Freezing User-Agent Strings

February 3, 2020

There's been news about Chrome freezing their User-Agent string (and all other major browsers are on board). That means they'll still have a User-Agent (UA) string (that comes across in headers and is available in JavaScript as navigator.userAgent. By freezing it, it will be less useful over time in detecting the browser/platform/version, although the quoted reason for doing it is more about privacy and stopping fingerprinting rather than developer concerns.

In the front-end world, the general advice is: you shouldn't be doing UA sniffing. The main problem is that so many sites get it wrong, and the changes they make with that information ends up hurting more than it helps. And the general advice for avoiding it is: you should test based on the reality of what you are trying to do instead.

Are you trying to test if a browser supports a particular feature? Then test for that feature, rather than the abstracted idea of a particular browser that is supposed to support that feature.

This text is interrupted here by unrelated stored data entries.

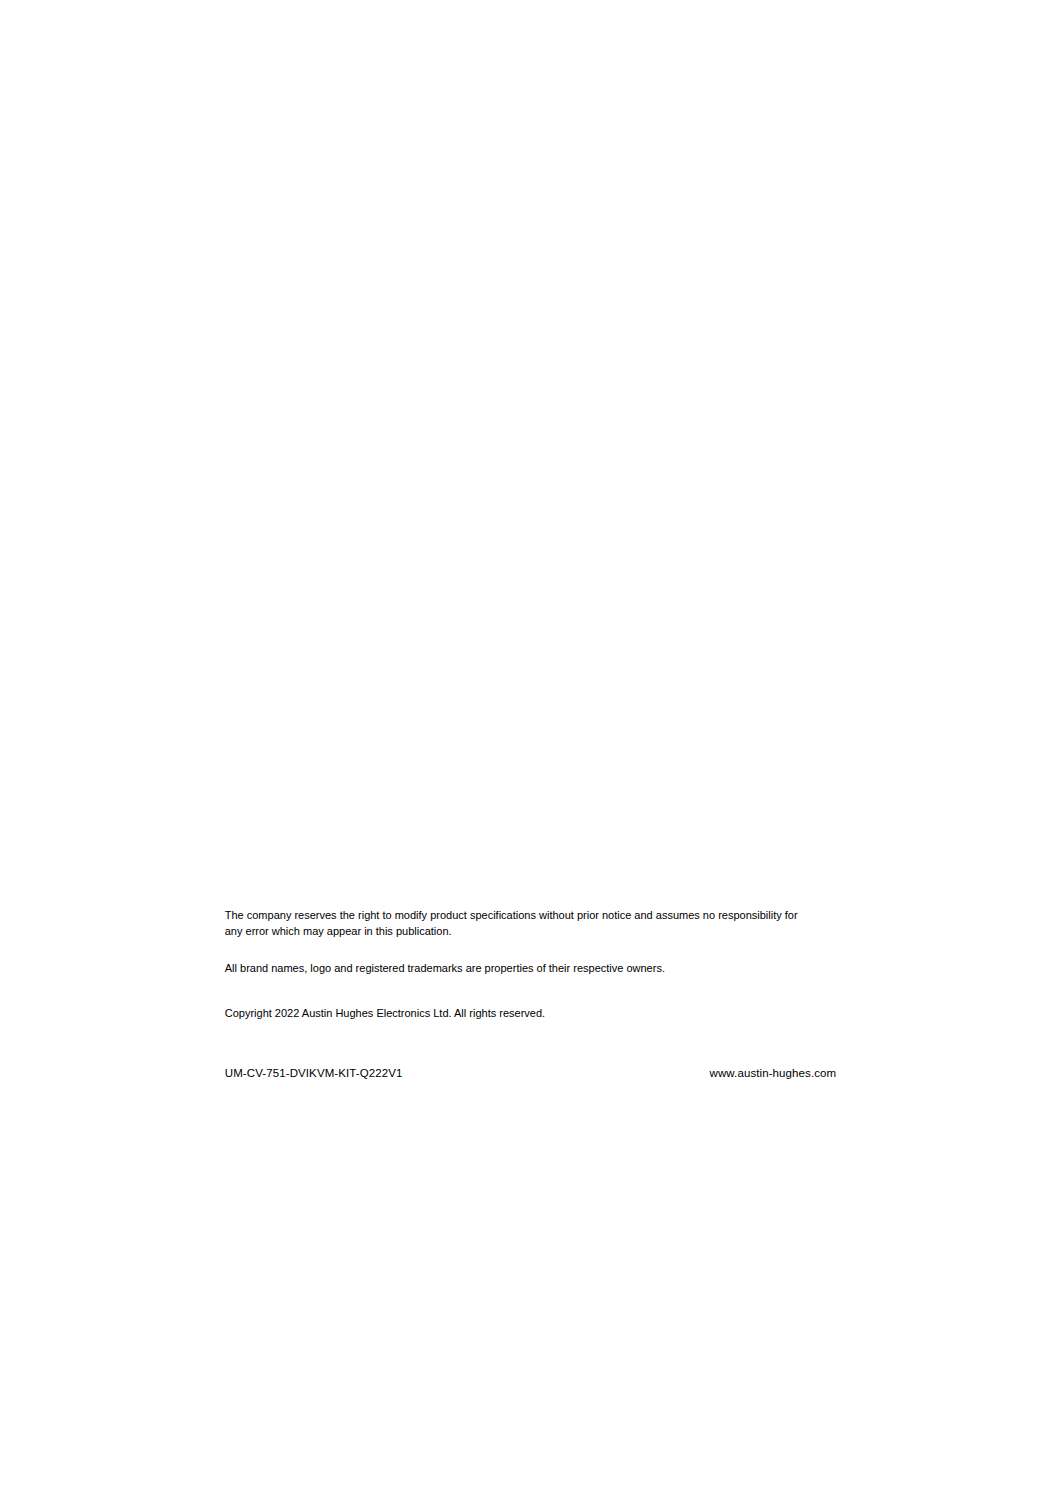The company reserves the right to modify product specifications without prior notice and assumes no responsibility for any error which may appear in this publication.
All brand names, logo and registered trademarks are properties of their respective owners.
Copyright 2022 Austin Hughes Electronics Ltd. All rights reserved.
UM-CV-751-DVIKVM-KIT-Q222V1 www.austin-hughes.com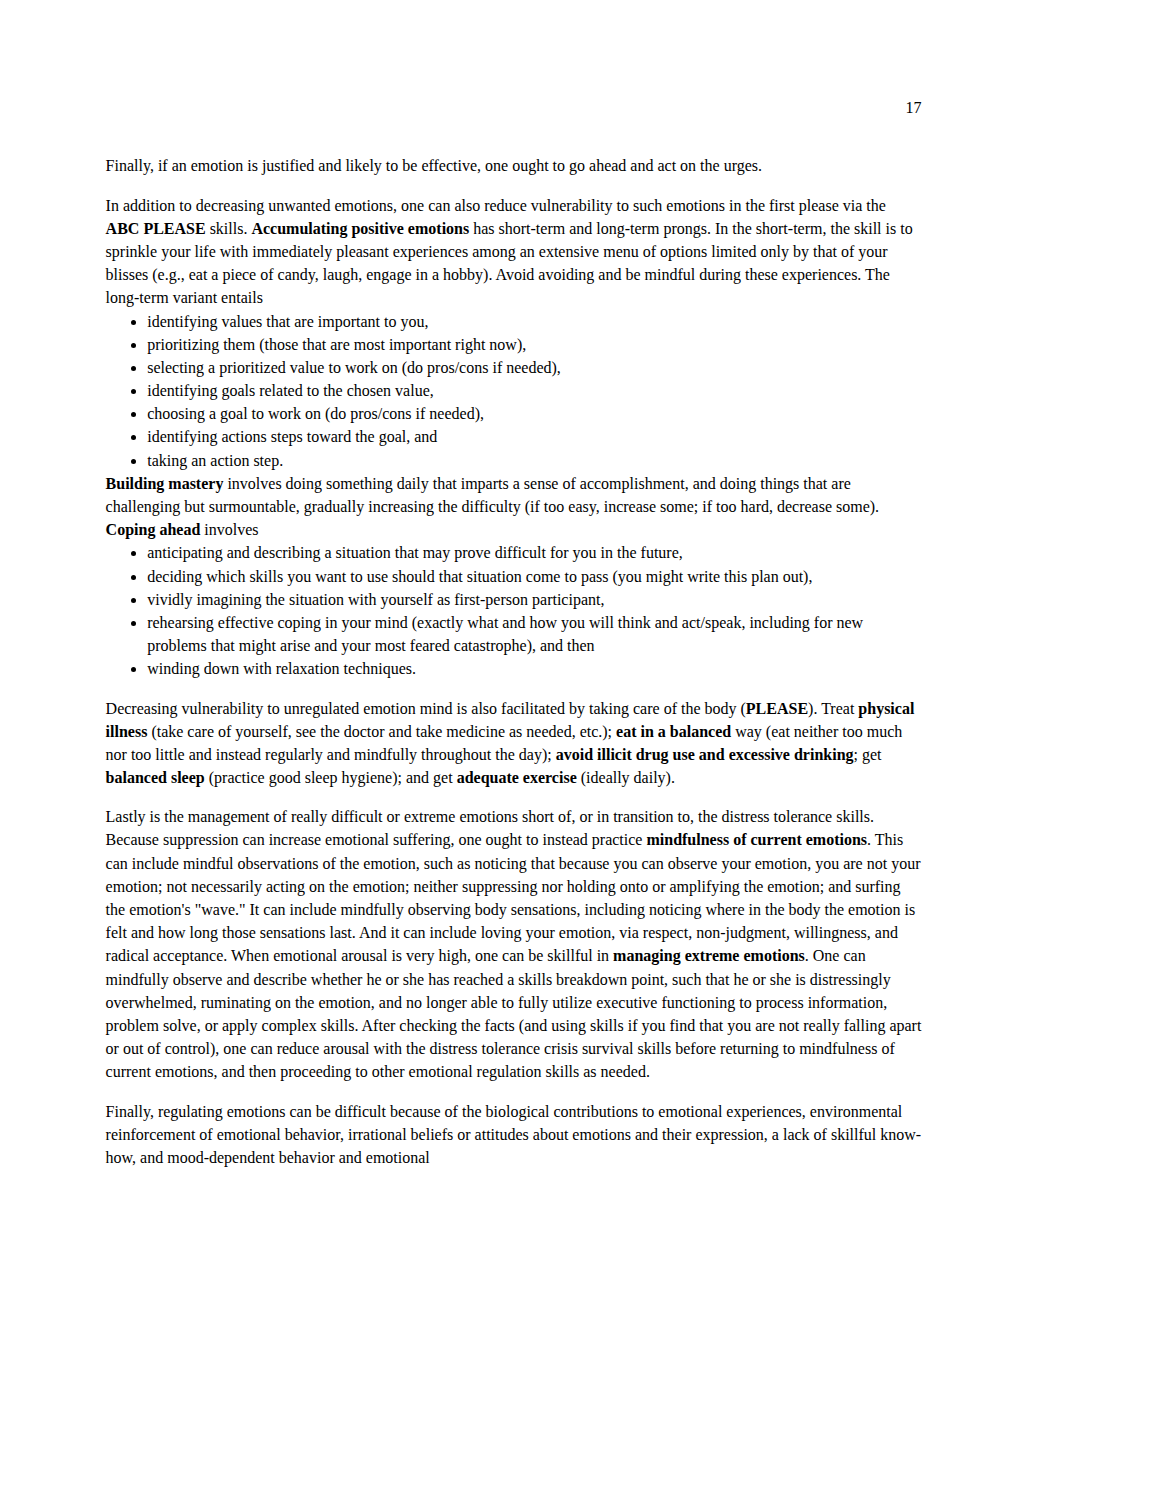17
Finally, if an emotion is justified and likely to be effective, one ought to go ahead and act on the urges.
In addition to decreasing unwanted emotions, one can also reduce vulnerability to such emotions in the first please via the ABC PLEASE skills. Accumulating positive emotions has short-term and long-term prongs. In the short-term, the skill is to sprinkle your life with immediately pleasant experiences among an extensive menu of options limited only by that of your blisses (e.g., eat a piece of candy, laugh, engage in a hobby). Avoid avoiding and be mindful during these experiences. The long-term variant entails
identifying values that are important to you,
prioritizing them (those that are most important right now),
selecting a prioritized value to work on (do pros/cons if needed),
identifying goals related to the chosen value,
choosing a goal to work on (do pros/cons if needed),
identifying actions steps toward the goal, and
taking an action step.
Building mastery involves doing something daily that imparts a sense of accomplishment, and doing things that are challenging but surmountable, gradually increasing the difficulty (if too easy, increase some; if too hard, decrease some). Coping ahead involves
anticipating and describing a situation that may prove difficult for you in the future,
deciding which skills you want to use should that situation come to pass (you might write this plan out),
vividly imagining the situation with yourself as first-person participant,
rehearsing effective coping in your mind (exactly what and how you will think and act/speak, including for new problems that might arise and your most feared catastrophe), and then
winding down with relaxation techniques.
Decreasing vulnerability to unregulated emotion mind is also facilitated by taking care of the body (PLEASE). Treat physical illness (take care of yourself, see the doctor and take medicine as needed, etc.); eat in a balanced way (eat neither too much nor too little and instead regularly and mindfully throughout the day); avoid illicit drug use and excessive drinking; get balanced sleep (practice good sleep hygiene); and get adequate exercise (ideally daily).
Lastly is the management of really difficult or extreme emotions short of, or in transition to, the distress tolerance skills. Because suppression can increase emotional suffering, one ought to instead practice mindfulness of current emotions. This can include mindful observations of the emotion, such as noticing that because you can observe your emotion, you are not your emotion; not necessarily acting on the emotion; neither suppressing nor holding onto or amplifying the emotion; and surfing the emotion's "wave." It can include mindfully observing body sensations, including noticing where in the body the emotion is felt and how long those sensations last. And it can include loving your emotion, via respect, non-judgment, willingness, and radical acceptance. When emotional arousal is very high, one can be skillful in managing extreme emotions. One can mindfully observe and describe whether he or she has reached a skills breakdown point, such that he or she is distressingly overwhelmed, ruminating on the emotion, and no longer able to fully utilize executive functioning to process information, problem solve, or apply complex skills. After checking the facts (and using skills if you find that you are not really falling apart or out of control), one can reduce arousal with the distress tolerance crisis survival skills before returning to mindfulness of current emotions, and then proceeding to other emotional regulation skills as needed.
Finally, regulating emotions can be difficult because of the biological contributions to emotional experiences, environmental reinforcement of emotional behavior, irrational beliefs or attitudes about emotions and their expression, a lack of skillful know-how, and mood-dependent behavior and emotional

In JavaScript, sometimes features are very easy to test because you test for the presence of their APIs:

  if (navigator.geolocation) {
    navigator.geolocation.getCurrentPosition(showPosition);
  } else {
    console.warn("Geolocation not supported");
  }

In CSS, we have a native mechanism via @supports:

@supports (display: grid) {
  .main {
    display: grid;
  }
}

That is exposed in JavaScript via an API that returns a boolean answer:

CSS.supports("display: flex");

Not everything on the web platform is this easy to test, but it's generally possible without doing UA sniffing. If you're in a difficult position, it's always worth checking to see if Modernizr has a test for it, which is kinda the gold-standard of feature testing as chances are it has been battle-tested and has dealt with edge cases in a way you might not foresee. If you actually use the library, it gives you clean logical breaks:

if (Modernizr.requestanimationframe) {
  // supported
} else {
  // not-supported
}

What if you just really need to know the browser type, platform, and version? Well, apparently that information is still possible to get, via a new thing called User-Agent Client Hints (UA-CH).

Wanna know the platform? You set a header on the request called Sec-CH-Platform and theoretically, you'll get that information back in the response. You have to essentially ask for it, which is apparently enough to prevent the problematic privacy fingerprinting stuff. It appears there are headers like Sec-CH-Mobile for mobile too, which is a little curious. Who is deciding what a "mobile" device is? What decisions are we expected to make with that?

Knowing information about the browser, platform and version at the server level if often desirable as well (sending different code in different situations) — just as much as it is client-side, but without the benefit of being able to do tests. Presumably, the frozen UA strings will be useful for long enough that server-side situations can port over to using UA-CH.

Jon Arne Sæterås is nervous:

Professionally, I’ve been hands on with the mobile web space and seen it develop for more than 15 years and I know that many, big and small, websites rely on device detection based on the User-Agent header. From Google's perspective it may seem easy to switch to the alternative UA-CH, but this is where the team pushing this change doesn’t understand the impact:

Functionality based on device detection is critical, widespread and not only in front end code. Huge software systems with backend code rely on device detection, as well as entire infrastructure stacks.

In my most major codebase, we do a smidge of server-side UA detection. We use a Rails gem called Browser that exposes UA-derived info in a nice API. I can write:

if browser.safari?

end

We also expose information from that gem on the client-side so it can be used there as well. There is only a handful of instances of usage for both front and back, none of which look like they would be particularly difficult to handle in some other way.

In the past it's been kinda tricky to relay front-end information back to the server in such a way that's useful on the first page load (since the UA doesn't know stuff like viewport size). I remember some pretty fancy dancing I've done where I load up a skeleton page that executes a tiny bit of JavaScript that did things like measure the viewport width and screen size, then set a cookie and force-refreshed the page. If the cookie was present, the server had what it needed and didn't load the skeleton page at all on those requests.

Tricky stuff, but then the server has information about the viewport width on the server-side, which is useful for things, like sending small-screen assets (e.g.different HTML), which was otherwise impossible.

I mention that because UA-CH stuff is not to be confused with regular ol' Client Hints. We're supposed to be able to configure our servers to send an Accept-CH header and then have our client-side code whitelist stuff to send back, like:

<meta http-equiv="Accept-CH" content="DPR, Viewport-Width">

That means a server can have information from the client about these things on subsequent page loads. That's a nice API, but Firefox and Safari don't support it. I wonder if it will get a bump if both of those browsers are signaling interest in UA-CH because of this frozen UA string stuff.